PROVIDED RECORDS:
Start of Block
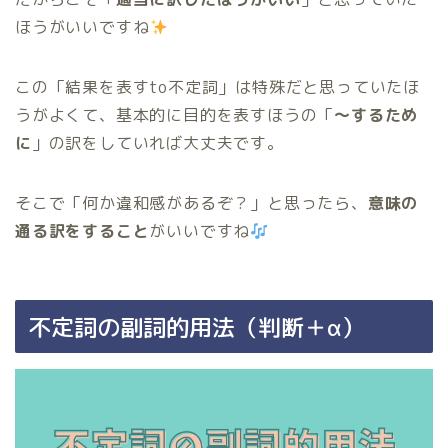
ほうがいいですね
この「結果を表すto不定詞」は特殊だと思っていたほ
うがよくて、基本的に目的を表すほうの「
〜するため
に
」の訳をしていれば大丈夫です。
そこで「何か違和感があるぞ？」と思ったら、
意味の
通る訳をすること
がいいですね
不定詞の副詞的用法（判断＋α）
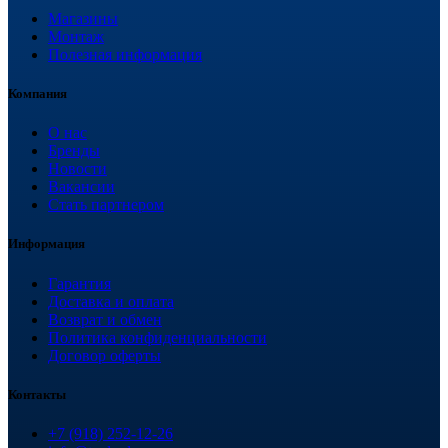
Магазины
Монтаж
Полезная информация
Компания
О нас
Бренды
Новости
Вакансии
Стать партнером
Информация
Гарантия
Доставка и оплата
Возврат и обмен
Политика конфиденциальности
Договор оферты
Контакты
+7 (918) 252-12-26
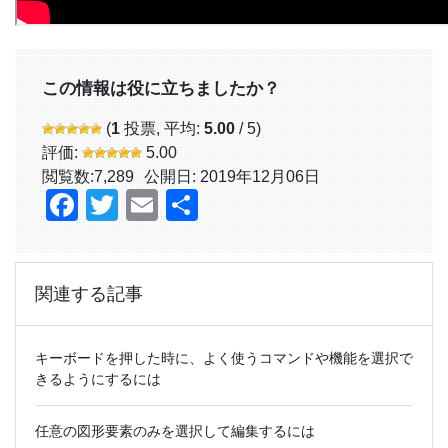
この情報は役に立ちましたか？
(
1
投票, 平均:
5.00
/ 5)
評価:
5.00
閲覧数:
7,289
公開日: 2019年12月06日
Facebook
Twitter
Email
共
有
関連する記事
キーボードを押した時に、よく使うコマンドや機能を選択で
きるようにするには
任意の図形要素のみを選択して編集するには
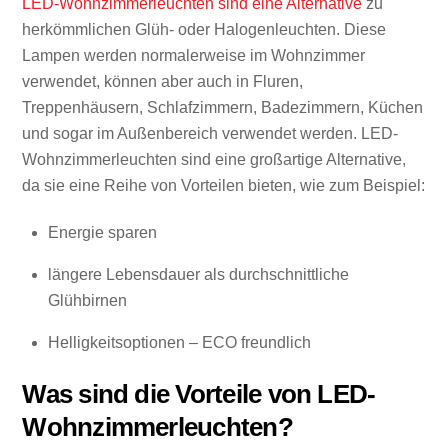
LED-Wohnzimmerleuchten sind eine Alternative
zu
herkömmlichen Glüh- oder Halogenleuchten. Diese
Lampen werden normalerweise im Wohnzimmer
verwendet, können aber auch in Fluren,
Treppenhäusern, Schlafzimmern, Badezimmern, Küchen
und sogar im Außenbereich verwendet werden. LED-
Wohnzimmerleuchten sind eine großartige Alternative,
da sie eine Reihe von Vorteilen bieten, wie zum Beispiel:
Energie sparen
längere Lebensdauer als durchschnittliche
Glühbirnen
Helligkeitsoptionen – ECO freundlich
Was sind die Vorteile von LED-
Wohnzimmerleuchten?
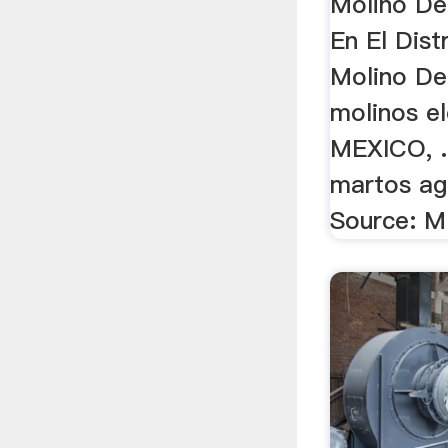
Molino De
En El Dist
Molino De
molinos e
MEXICO, .
martos ag
Source: M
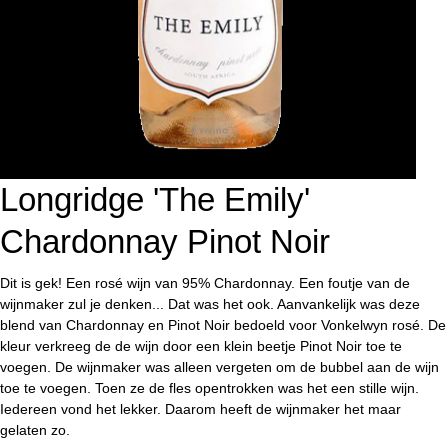
Longridge 'The Emily'
Chardonnay Pinot Noir
Dit is gek! Een rosé wijn van 95% Chardonnay. Een foutje van de
wijnmaker zul je denken... Dat was het ook. Aanvankelijk was deze
blend van Chardonnay en Pinot Noir bedoeld voor Vonkelwyn rosé. De
kleur verkreeg de de wijn door een klein beetje Pinot Noir toe te
voegen. De wijnmaker was alleen vergeten om de bubbel aan de wijn
toe te voegen. Toen ze de fles opentrokken was het een stille wijn.
Iedereen vond het lekker. Daarom heeft de wijnmaker het maar
gelaten zo.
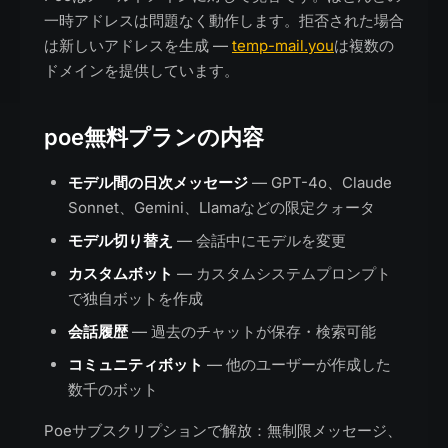
一時アドレスは問題なく動作します。拒否された場合
は新しいアドレスを生成 —
temp-mail.you
は複数の
ドメインを提供しています。
poe無料プランの内容
モデル間の日次メッセージ
— GPT-4o、Claude
Sonnet、Gemini、Llamaなどの限定クォータ
モデル切り替え
— 会話中にモデルを変更
カスタムボット
— カスタムシステムプロンプト
で独自ボットを作成
会話履歴
— 過去のチャットが保存・検索可能
コミュニティボット
— 他のユーザーが作成した
数千のボット
Poeサブスクリプションで解放：無制限メッセージ、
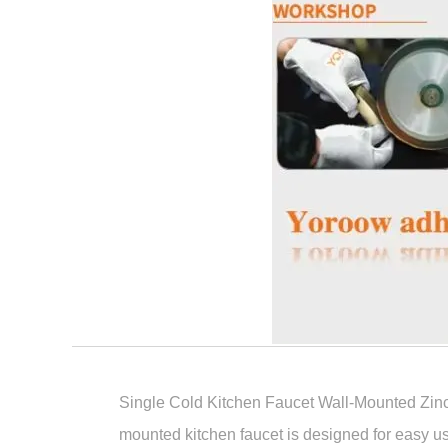
Single Cold Kitchen Faucet Wall-Mounted Zinc
mounted kitchen faucet is designed for easy us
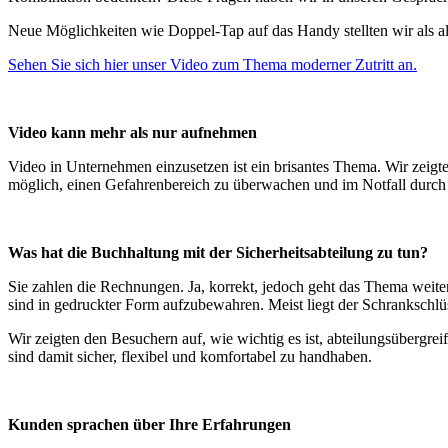
Neue Möglichkeiten wie Doppel-Tap auf das Handy stellten wir als alt
Sehen Sie sich hier unser Video zum Thema moderner Zutritt an.
Video kann mehr als nur aufnehmen
Video in Unternehmen einzusetzen ist ein brisantes Thema. Wir zeig
möglich, einen Gefahrenbereich zu überwachen und im Notfall durch d
Was hat die Buchhaltung mit der Sicherheitsabteilung zu tun?
Sie zahlen die Rechnungen. Ja, korrekt, jedoch geht das Thema weiter
sind in gedruckter Form aufzubewahren. Meist liegt der Schrankschlüs
Wir zeigten den Besuchern auf, wie wichtig es ist, abteilungsüberg
sind damit sicher, flexibel und komfortabel zu handhaben.
Kunden sprachen über Ihre Erfahrungen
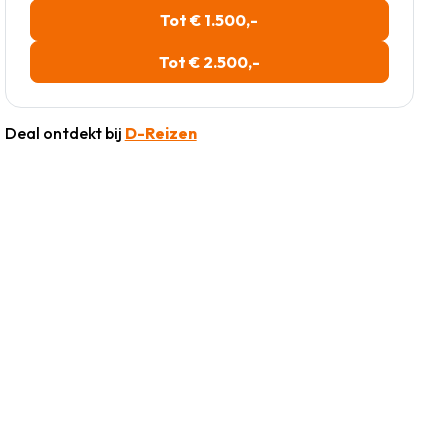
Tot € 1.500,-
Tot € 2.500,-
Deal ontdekt bij
D-Reizen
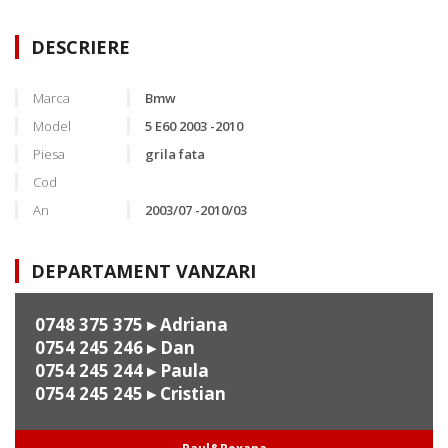
DESCRIERE
Marca
Bmw
Model
5 E60 2003 -2010
Piesa
grila fata
Cod
An
2003/07 -2010/03
DEPARTAMENT VANZARI
0748 375 375
▸ Adriana
0754 245 246
▸ Dan
0754 245 244
▸ Paula
0754 245 245
▸ Cristian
End of Block
ASSIGNMENT: Rewrite the listing above, changing every "Pinot Noir" to "Pinot Gris" and leaving everything else as it is. Omit the pictures from your answer.

WRITTEN ANSWER:
ほうがいいですね
この「結果を表すto不定詞」は特殊だと思っていたほ
うがよくて、基本的に目的を表すほうの「
〜するため
に
」の訳をしていれば大丈夫です。
そこで「何か違和感があるぞ？」と思ったら、
意味の
通る訳をすること
がいいですね
不定詞の副詞的用法（判断＋α）
Магазины
Монтаж
Полезная информация
Компания
О нас
Бренды
Новости
Вакансии
Стать партнером
Информация
Гарантия
Доставка и оплата
Возврат и обмен
Политика конфиденциальности
Договор оферты
Контакты
+7 (918) 252-12-26
この情報は役に立ちましたか？
(
1
投票, 平均:
5.00
/ 5)
評価:
5.00
閲覧数:
7,289
公開日: 2019年12月06日
Facebook
Twitter
Email
共
有
関連する記事
キーボードを押した時に、よく使うコマンドや機能を選択で
きるようにするには
任意の図形要素のみを選択して編集するには
LED-Wohnzimmerleuchten sind eine Alternative
zu
herkömmlichen Glüh- oder Halogenleuchten. Diese
Lampen werden normalerweise im Wohnzimmer
verwendet, können aber auch in Fluren,
Treppenhäusern, Schlafzimmern, Badezimmern, Küchen
und sogar im Außenbereich verwendet werden. LED-
Wohnzimmerleuchten sind eine großartige Alternative,
da sie eine Reihe von Vorteilen bieten, wie zum Beispiel:
Energie sparen
längere Lebensdauer als durchschnittliche
Glühbirnen
Helligkeitsoptionen – ECO freundlich
Was sind die Vorteile von LED-
Wohnzimmerleuchten?
Molino De
En El Dist
Molino De
molinos e
MEXICO, .
martos ag
Source: M
Longridge 'The Emily'
Chardonnay Pinot Gris
Dit is gek! Een rosé wijn van 95% Chardonnay. Een foutje van de
wijnmaker zul je denken... Dat was het ook. Aanvankelijk was deze
blend van Chardonnay en Pinot Gris bedoeld voor Vonkelwyn rosé. De
kleur verkreeg de de wijn door een klein beetje Pinot Gris toe te
voegen. De wijnmaker was alleen vergeten om de bubbel aan de wijn
toe te voegen. Toen ze de fles opentrokken was het een stille wijn.
Iedereen vond het lekker. Daarom heeft de wijnmaker het maar
gelaten zo.
一時アドレスは問題なく動作します。拒否された場合
は新しいアドレスを生成 —
temp-mail.you
は複数の
ドメインを提供しています。
poe無料プランの内容
モデル間の日次メッセージ
— GPT-4o、Claude
Sonnet、Gemini、Llamaなどの限定クォータ
モデル切り替え
— 会話中にモデルを変更
カスタムボット
— カスタムシステムプロンプト
で独自ボットを作成
会話履歴
— 過去のチャットが保存・検索可能
コミュニティボット
— 他のユーザーが作成した
数千のボット
Poeサブスクリプションで解放：無制限メッセージ、
Single Cold Kitchen Faucet Wall-Mounted Zinc
mounted kitchen faucet is designed for easy us
Neue Möglichkeiten wie Doppel-Tap auf das Handy stellten wir als alt
Sehen Sie sich hier unser Video zum Thema moderner Zutritt an.
Video kann mehr als nur aufnehmen
Video in Unternehmen einzusetzen ist ein brisantes Thema. Wir zeig
möglich, einen Gefahrenbereich zu überwachen und im Notfall durch d
Was hat die Buchhaltung mit der Sicherheitsabteilung zu tun?
Sie zahlen die Rechnungen. Ja, korrekt, jedoch geht das Thema weiter
sind in gedruckter Form aufzubewahren. Meist liegt der Schrankschlüs
Wir zeigten den Besuchern auf, wie wichtig es ist, abteilungsüberg
sind damit sicher, flexibel und komfortabel zu handhaben.
Kunden sprachen über Ihre Erfahrungen
Tot € 1.500,-
Tot € 2.500,-
Deal ontdekt bij
D-Reizen
DESCRIERE
Marca
Bmw
Model
5 E60 2003 -2010
Piesa
grila fata
Cod
An
2003/07 -2010/03
DEPARTAMENT VANZARI
0748 375 375
▸ Adriana
0754 245 246
▸ Dan
0754 245 244
▸ Paula
0754 245 245
▸ Cristian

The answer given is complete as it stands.